Option Trading: A Tutorial for Beginners

A Begginer's Guide to Options and Stock Trading

J. Bouche
In options trading literature and investment magazines, you'll find hundreds of investing strategies that are complex and, naturally, confusing (at least for those who are not familiar with this potentially lucrative investment activity). For those just beginning, however, it's important to first understand the basics of options trading and making money on the stock market.

Starting With the Basics

At the most basic level, option trading is about predicting whether the value of a company's stock will go up or down. Depending on whether you purchase a put or a call, you will either stand to make money, lose money, or break even.

This can be more clearly explained by looking at an example - Matt purchases the option to buy (a call) 100 shares in Company X. He can purchase these shares for $250 (the strike price), and he has six months to exercise the option. Over the next six months, the stock's value increases by 500%. The value of the stock is higher than the strike price, so Matt stands to make a lot of money by selling these options.

In the world of option trading, this is called being in the money.
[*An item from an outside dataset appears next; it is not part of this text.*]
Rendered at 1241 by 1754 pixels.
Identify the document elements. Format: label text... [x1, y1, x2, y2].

If, on the other hand, the value of the stock decreased to $10, the value is now significantly below the strike price, so chances are good nobody will want to purchase the option. This is known as being out of the money. If a stock's price remains the same as the strike price, this is classified as being at the money.

Understanding How Puts Work

Although how one makes money on calls is easily explained and understood, puts can be a little harder to comprehend because the investor stands to profit if the stock loses value. Using a similar example as the one above, Matt purchases the right to sell (a put) 100 shares in company X. He can sell them for $250. Over the next month, the value of the company's stock drops to zero. This is great news for Matt!
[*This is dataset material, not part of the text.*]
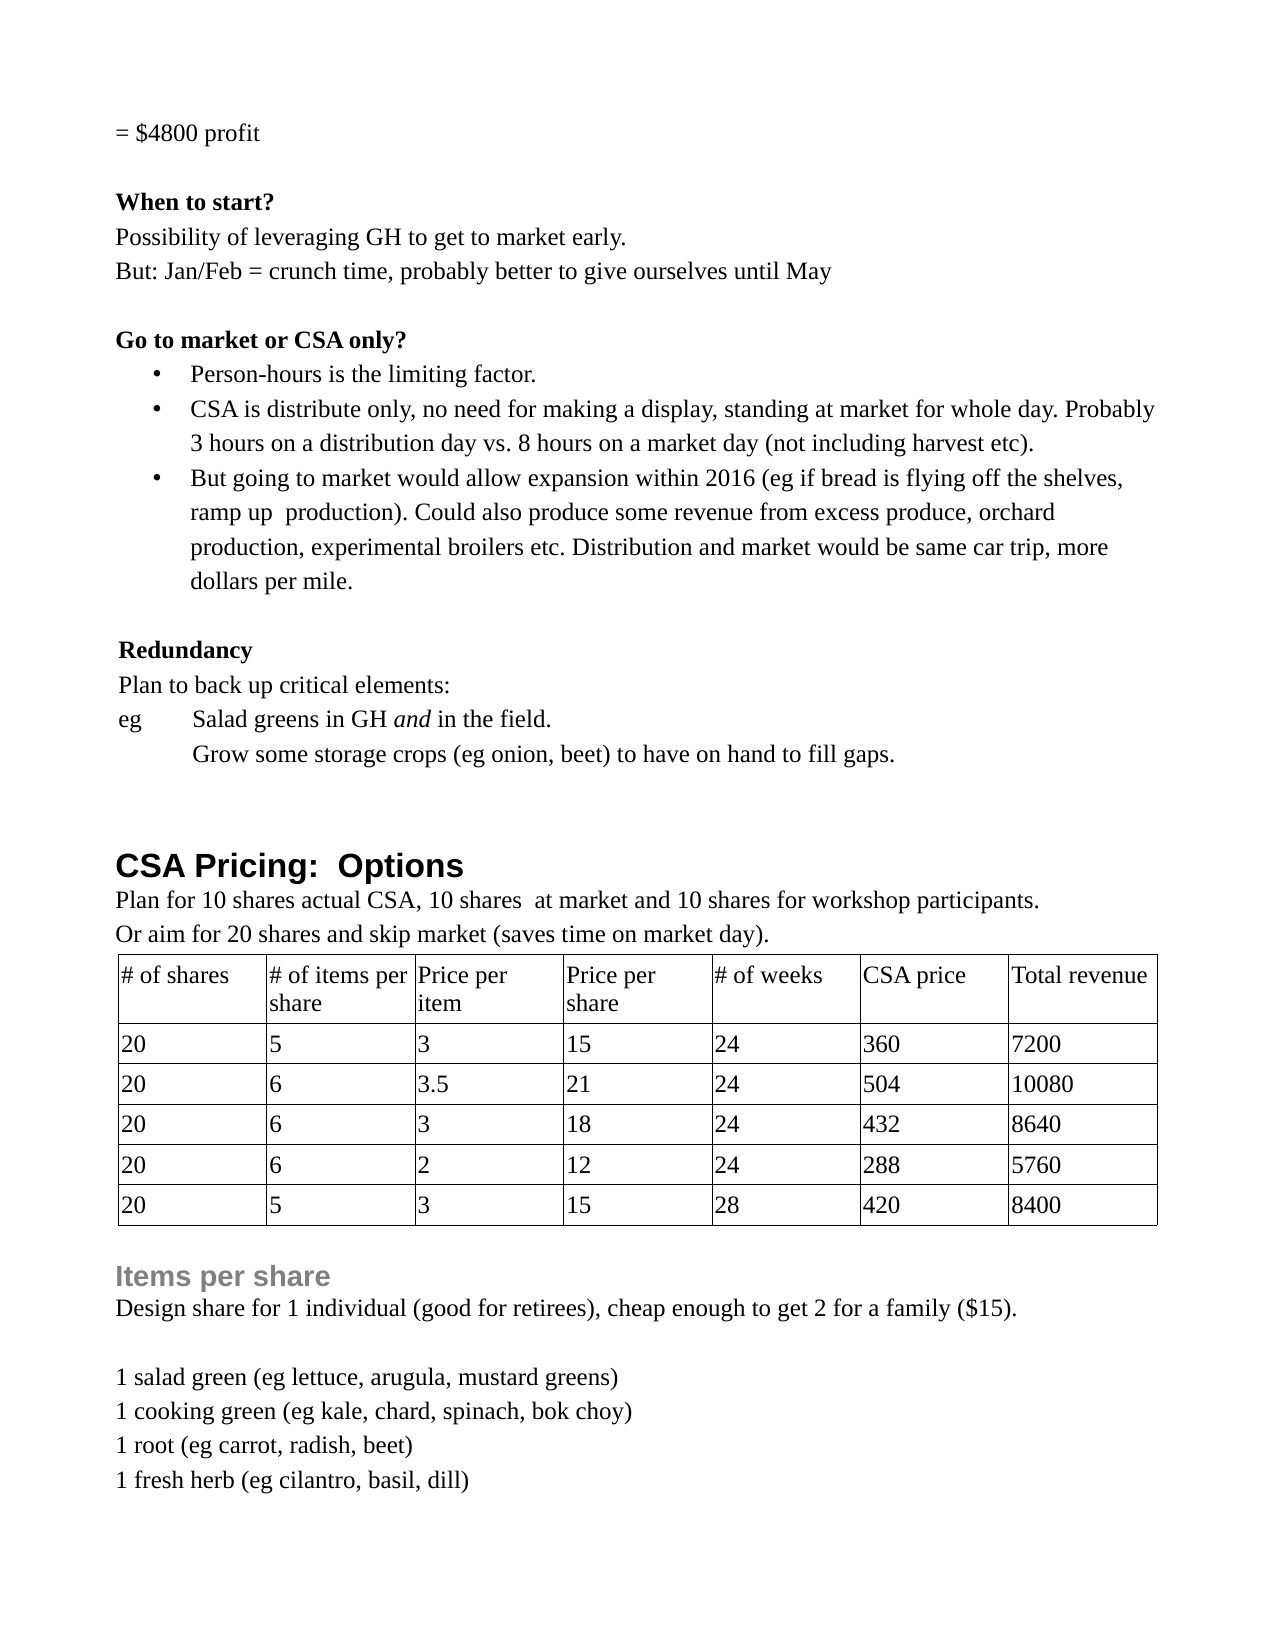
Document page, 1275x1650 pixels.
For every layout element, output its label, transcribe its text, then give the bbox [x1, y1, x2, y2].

Why? Because those who own shares in the company will be quite eager to purchase Matt's options, because they can sell their now worthless stock for $250. Matt is in the money. If the price of the stock rises, however, those who have ownership in the company will not want the right to sell their shares for less than they are worth. Matt is out of the money. If the strike price and the stock value are equal, Matt is at the money.

There are many more strategies for option trading, but becoming familiar with the basic ways that profits are made on the stock exchanges is an important starting point before more complex strategies are explored.